WORK REQUIRED: Write out the records below again, swapping each occurrence of "True or false" for "Correct or incorrect" and leaving everything else unchanged.

<<<<

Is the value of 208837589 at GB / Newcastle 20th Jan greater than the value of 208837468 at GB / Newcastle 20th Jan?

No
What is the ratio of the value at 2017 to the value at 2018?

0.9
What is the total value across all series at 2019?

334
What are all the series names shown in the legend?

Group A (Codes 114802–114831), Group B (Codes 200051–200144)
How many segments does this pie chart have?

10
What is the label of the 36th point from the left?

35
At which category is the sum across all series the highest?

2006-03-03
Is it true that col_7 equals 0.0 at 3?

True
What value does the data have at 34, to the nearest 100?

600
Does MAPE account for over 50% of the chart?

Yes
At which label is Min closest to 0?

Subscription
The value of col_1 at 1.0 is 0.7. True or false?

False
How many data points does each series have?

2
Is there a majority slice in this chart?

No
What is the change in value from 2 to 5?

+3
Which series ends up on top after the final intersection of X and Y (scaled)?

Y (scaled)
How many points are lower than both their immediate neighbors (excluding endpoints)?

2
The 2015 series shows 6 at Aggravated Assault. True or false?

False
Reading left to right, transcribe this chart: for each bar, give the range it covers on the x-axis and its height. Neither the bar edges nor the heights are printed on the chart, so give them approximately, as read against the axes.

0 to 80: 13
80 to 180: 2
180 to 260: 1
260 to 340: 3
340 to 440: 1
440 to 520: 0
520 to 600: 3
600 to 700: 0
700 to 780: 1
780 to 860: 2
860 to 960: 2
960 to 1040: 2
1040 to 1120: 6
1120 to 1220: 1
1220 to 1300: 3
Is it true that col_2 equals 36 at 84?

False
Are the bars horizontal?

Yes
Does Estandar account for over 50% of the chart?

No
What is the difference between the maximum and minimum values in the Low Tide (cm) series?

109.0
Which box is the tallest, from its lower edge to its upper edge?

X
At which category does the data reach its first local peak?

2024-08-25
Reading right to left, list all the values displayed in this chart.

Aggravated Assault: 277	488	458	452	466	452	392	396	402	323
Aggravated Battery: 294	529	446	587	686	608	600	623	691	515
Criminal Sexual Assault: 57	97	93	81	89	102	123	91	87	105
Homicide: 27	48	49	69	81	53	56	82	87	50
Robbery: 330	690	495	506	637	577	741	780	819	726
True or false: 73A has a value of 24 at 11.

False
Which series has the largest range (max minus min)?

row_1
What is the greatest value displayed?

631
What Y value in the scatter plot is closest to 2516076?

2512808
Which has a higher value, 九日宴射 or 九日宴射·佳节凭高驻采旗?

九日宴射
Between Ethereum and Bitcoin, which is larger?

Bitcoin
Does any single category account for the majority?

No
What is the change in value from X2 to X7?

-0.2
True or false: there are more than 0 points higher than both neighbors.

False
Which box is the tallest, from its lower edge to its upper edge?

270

>>>>

THE ANSWER:
Is the value of 208837589 at GB / Newcastle 20th Jan greater than the value of 208837468 at GB / Newcastle 20th Jan?

No
What is the ratio of the value at 2017 to the value at 2018?

0.9
What is the total value across all series at 2019?

334
What are all the series names shown in the legend?

Group A (Codes 114802–114831), Group B (Codes 200051–200144)
How many segments does this pie chart have?

10
What is the label of the 36th point from the left?

35
At which category is the sum across all series the highest?

2006-03-03
Is it true that col_7 equals 0.0 at 3?

True
What value does the data have at 34, to the nearest 100?

600
Does MAPE account for over 50% of the chart?

Yes
At which label is Min closest to 0?

Subscription
The value of col_1 at 1.0 is 0.7. Correct or incorrect?

False
How many data points does each series have?

2
Is there a majority slice in this chart?

No
What is the change in value from 2 to 5?

+3
Which series ends up on top after the final intersection of X and Y (scaled)?

Y (scaled)
How many points are lower than both their immediate neighbors (excluding endpoints)?

2
The 2015 series shows 6 at Aggravated Assault. Correct or incorrect?

False
Reading left to right, transcribe this chart: for each bar, give the range it covers on the x-axis and its height. Neither the bar edges nor the heights are printed on the chart, so give them approximately, as read against the axes.

0 to 80: 13
80 to 180: 2
180 to 260: 1
260 to 340: 3
340 to 440: 1
440 to 520: 0
520 to 600: 3
600 to 700: 0
700 to 780: 1
780 to 860: 2
860 to 960: 2
960 to 1040: 2
1040 to 1120: 6
1120 to 1220: 1
1220 to 1300: 3
Is it true that col_2 equals 36 at 84?

False
Are the bars horizontal?

Yes
Does Estandar account for over 50% of the chart?

No
What is the difference between the maximum and minimum values in the Low Tide (cm) series?

109.0
Which box is the tallest, from its lower edge to its upper edge?

X
At which category does the data reach its first local peak?

2024-08-25
Reading right to left, list all the values displayed in this chart.

Aggravated Assault: 277	488	458	452	466	452	392	396	402	323
Aggravated Battery: 294	529	446	587	686	608	600	623	691	515
Criminal Sexual Assault: 57	97	93	81	89	102	123	91	87	105
Homicide: 27	48	49	69	81	53	56	82	87	50
Robbery: 330	690	495	506	637	577	741	780	819	726
Correct or incorrect: 73A has a value of 24 at 11.

False
Which series has the largest range (max minus min)?

row_1
What is the greatest value displayed?

631
What Y value in the scatter plot is closest to 2516076?

2512808
Which has a higher value, 九日宴射 or 九日宴射·佳节凭高驻采旗?

九日宴射
Between Ethereum and Bitcoin, which is larger?

Bitcoin
Does any single category account for the majority?

No
What is the change in value from X2 to X7?

-0.2
Correct or incorrect: there are more than 0 points higher than both neighbors.

False
Which box is the tallest, from its lower edge to its upper edge?

270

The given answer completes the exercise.